Montreal-born visually-impaired skier Viviane Forest has everyone talking about winning big at the Paralympic Games. Viviane won gold in La Molina, Spain, last season in her first giant slalom on the World Cup. The next day, she won silver in slalom and giant slalom. She is already a decorated athlete in both summer and winter sports, and has the courage and determination to make it to the podium in her own country.
All five team members are very strong, but there are only four spots for the Games in men’s aerials. According to Kelly Korbin of Freestyle Canada, Olivier Rochon of Gatineau, Quebec, is a dark horse not to be underestimated—for him anything is possible. For many on the team, it will all come down to the degree of difficulty they can achieve.

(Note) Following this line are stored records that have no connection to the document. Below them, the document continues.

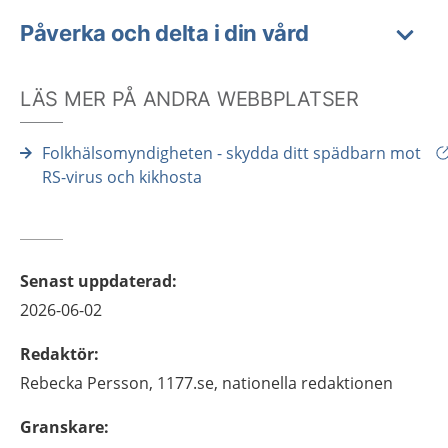
Påverka och delta i din vård
LÄS MER PÅ ANDRA WEBBPLATSER
Folkhälsomyndigheten - skydda ditt spädbarn mot
RS-virus och kikhosta
Senast uppdaterad
:
2026-06-02
Redaktör
:
Rebecka
Persson,
1177.se, nationella redaktionen
Granskare
:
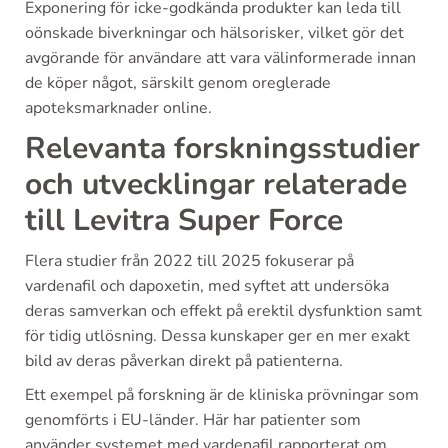
Exponering för icke-godkända produkter kan leda till
oönskade biverkningar och hälsorisker, vilket gör det
avgörande för användare att vara välinformerade innan
de köper något, särskilt genom oreglerade
apoteksmarknader online.
Relevanta forskningsstudier
och utvecklingar relaterade
till Levitra Super Force
Flera studier från 2022 till 2025 fokuserar på
vardenafil och dapoxetin, med syftet att undersöka
deras samverkan och effekt på erektil dysfunktion samt
för tidig utlösning. Dessa kunskaper ger en mer exakt
bild av deras påverkan direkt på patienterna.
Ett exempel på forskning är de kliniska prövningar som
genomförts i EU-länder. Här har patienter som
använder systemet med vardenafil rapporterat om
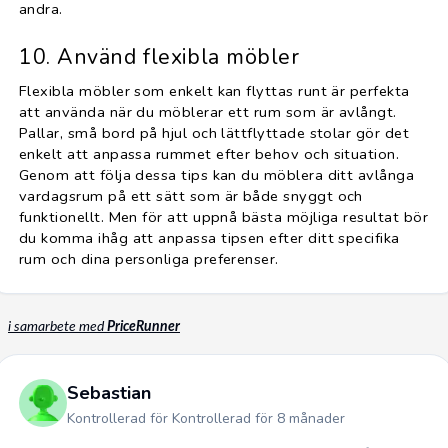
andra.
10. Använd flexibla möbler
Flexibla möbler som enkelt kan flyttas runt är perfekta
att använda när du möblerar ett rum som är avlångt.
Pallar, små bord på hjul och lättflyttade stolar gör det
enkelt att anpassa rummet efter behov och situation.
Genom att följa dessa tips kan du möblera ditt avlånga
vardagsrum på ett sätt som är både snyggt och
funktionellt. Men för att uppnå bästa möjliga resultat bör
du komma ihåg att anpassa tipsen efter ditt specifika
rum och dina personliga preferenser.
i samarbete med
PriceRunner
Sebastian
Kontrollerad för Kontrollerad för 8 månader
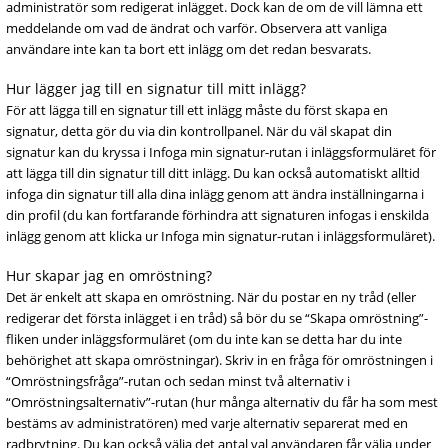
administratör som redigerat inlägget. Dock kan de om de vill lämna ett
meddelande om vad de ändrat och varför. Observera att vanliga
användare inte kan ta bort ett inlägg om det redan besvarats.
Hur lägger jag till en signatur till mitt inlägg?
För att lägga till en signatur till ett inlägg måste du först skapa en
signatur, detta gör du via din kontrollpanel. När du väl skapat din
signatur kan du kryssa i Infoga min signatur-rutan i inläggsformuläret för
att lägga till din signatur till ditt inlägg. Du kan också automatiskt alltid
infoga din signatur till alla dina inlägg genom att ändra inställningarna i
din profil (du kan fortfarande förhindra att signaturen infogas i enskilda
inlägg genom att klicka ur Infoga min signatur-rutan i inläggsformuläret).
Hur skapar jag en omröstning?
Det är enkelt att skapa en omröstning. När du postar en ny tråd (eller
redigerar det första inlägget i en tråd) så bör du se “Skapa omröstning”-
fliken under inläggsformuläret (om du inte kan se detta har du inte
behörighet att skapa omröstningar). Skriv in en fråga för omröstningen i
“Omröstningsfråga”-rutan och sedan minst två alternativ i
“Omröstningsalternativ”-rutan (hur många alternativ du får ha som mest
bestäms av administratören) med varje alternativ separerat med en
radbrytning. Du kan också välja det antal val användaren får välja under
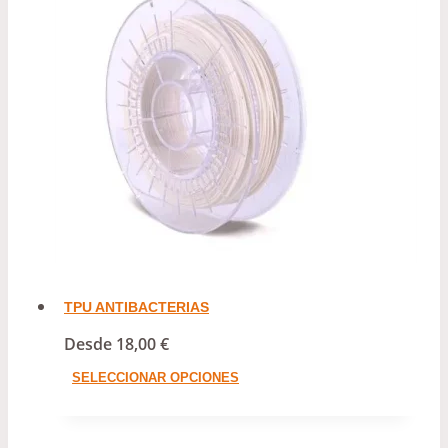
TPU ANTIBACTERIAS
Desde
18,00
€
Este
SELECCIONAR OPCIONES
producto
tiene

In moguls, no doubt all eyes will be on top contender Jennifer Heil, who has already secured her coveted spot on the Olympic team. The 26-year-old Olympic gold medallist was not born in la belle province, but her new hometown of Montreal adopted her with open arms. Heil says that moving to Quebec has provided her with many opportunities, including full-time business studies at McGill, extensive training on the water ramp, and more time with coach and partner Dominik Gauthier, who is confident the whole team is stronger than ever. “I believe we are back to Canadian domination in the moguls for both men and women.” Up-and-comers to watch include the Dufour-Lapointe sisters.
On the men’s mogul team, four of the top members are from Quebec. “Last year for the first time in history, it was an all-Canadian podium where three Quebecers claimed the hardware at Mont Gabriel and again in Sweden…so we are going into this season undeniably dominating our sport,” said Korbin. Watch for Vincent Marquis, Alexandre Bilodeau and Pierre-Alexandre Rousseau to medal at the Olympics.
So what makes this province so fertile? For sure there is a strong coaching program in Quebec and sponsors contribute to the ongoing success. Many athletes face the financial pressure of covering their own expenses and large corporations have been generous. Let’s hope others follow well beyond the shadow of the 2010 Olympic torch.